Leading climate action trackers are ignoring the military contribution to climate change.
Pressure from campaigners, researchers and journalists has been instrumental in driving climate action by states and large corporations. Climate action tracking websites and reports play a vital role in informing this process but as Ellie Kinney writes, the leading climate tracking sites are silent on military emissions.
Data is key to action
The availability of accurate and accessible data is key to ensuring that major emitters can be held accountable and that their decarbonisation plans can be scrutinised. Climate action tracking websites and reports play an important role in this, providing expert analysis alongside key statistics to give an overview of a country or company’s climate action. However, there is one glaring absence from their research. Our analysis of leading climate action tracking websites found that none published figures or estimates on military emissions, or evaluated countries’ pledges to reduce them.

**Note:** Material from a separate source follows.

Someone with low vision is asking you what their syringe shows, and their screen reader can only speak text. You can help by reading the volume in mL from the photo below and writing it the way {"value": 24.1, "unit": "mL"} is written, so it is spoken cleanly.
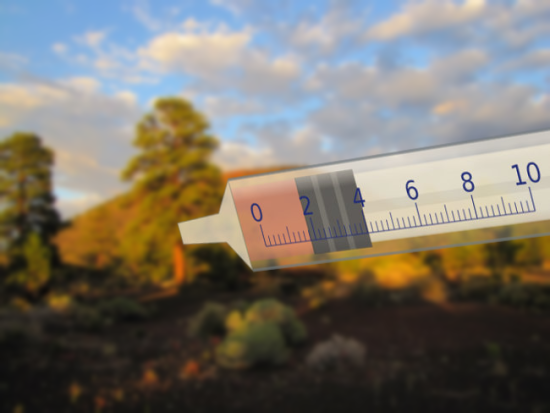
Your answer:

Net Zero Tracker, the Green Future Index, the Climate Change Performance Index and Climate Action Tracker each use a different methodology to rate and rank the performance of countries against a range of indicators, using data submitted to the United Nations Framework Convention on Climate Change (UNFCCC). However, none of the four track or make explicit the military contribution, or any national commitments to military emissions reductions. The result is that countries such as the UK top the charts for climate action, whilst also being within the top 10 military spenders globally and responsible for significant volumes of under-reported military emissions.
Hostage to the military reporting gap?
Unfortunately, it isn’t too surprising that data on military emissions is absent across climate tracking websites, as well as status reports like the World Resources Report and even the UN Environment Programme’s influential Emissions Gap Report. Researchers can only populate websites and reports based on the information available to them and, at present, no governments are obliged to comprehensively report on their military emissions.
Additionally, emissions from militaries do not fit neatly into the UNFCCC’s reporting framework, despite the fact that militaries are some of the biggest institutional polluters. Our data collection through the Military Emissions Gap project finds that reporting of military emissions to the UNFCCC tends to be either wholly absent or incomplete, generally unclear, and highly inconsistent between countries.
However, even emissions data that is voluntarily reported by a handful of countries is missing entirely from climate tracking websites. The only place it is collated is on CEOBS and Concrete Impacts’ joint Military Emissions Gap site. The omission of even incomplete data and the lack of commentary around the issue only serves to perpetuate the military emissions gap. Scrutiny can help drive emission reductions, and transparency makes it possible for progress to be monitored. Without accessible reporting through climate action tracking websites, this data gap will continue to contribute to an accountability gap.
Scrutiny and transparency
To those who argue that military or military technology industry emissions are a special case, it is worth noting that, although defence is rarely if ever listed as a standalone industry on tracking websites, some of the top 10 arms companies can be found within other categories on Net Zero Tracker, Carbon Disclosure Project, and the Transition Pathway Initiative.
As CEOBS’ research found in 2021, reporting within the military technology sector is ‘relatively progressive’, at least within the constraints of standard Corporate Social Responsibility (CSR) reporting parameters. It’s likely that companies like BAE Systems, Raytheon Technologies, and Lockheed Martin, would not be engaged with climate action initiatives without external pressure from shareholders and investors around Environmental, Social and Governance (ESG) reporting.
Additionally, some of the world’s largest military technology companies, such as Lockheed Martin and Thales, have set ambitious Net Zero targets. What this suggests is that the pressure on companies to at least appear green, and withstand scrutiny of their CSR strategies and ESG reporting, has had some positive impact on the sector’s climate action. Climate action tracking clearly puts the heat on companies – shouldn’t militaries feel the same pressure?
Militaries are responsible for significant emissions and yet face little to no scrutiny of their contribution to the climate crisis. In the UK alone, the Ministry of Defence is responsible for more than 50% of central government’s emissions. Similarly, the US Department of Defence’s climate footprint exceeds that of nearly 140 countries. It’s time to put military emissions in the spotlight and to start holding militaries accountable for their impact. Militaries need to feel the heat of the climate movement and easily accessible data and analysis is the key to making that happen.
Ellie Kinney is CEOBS’ military emissions Campaigner.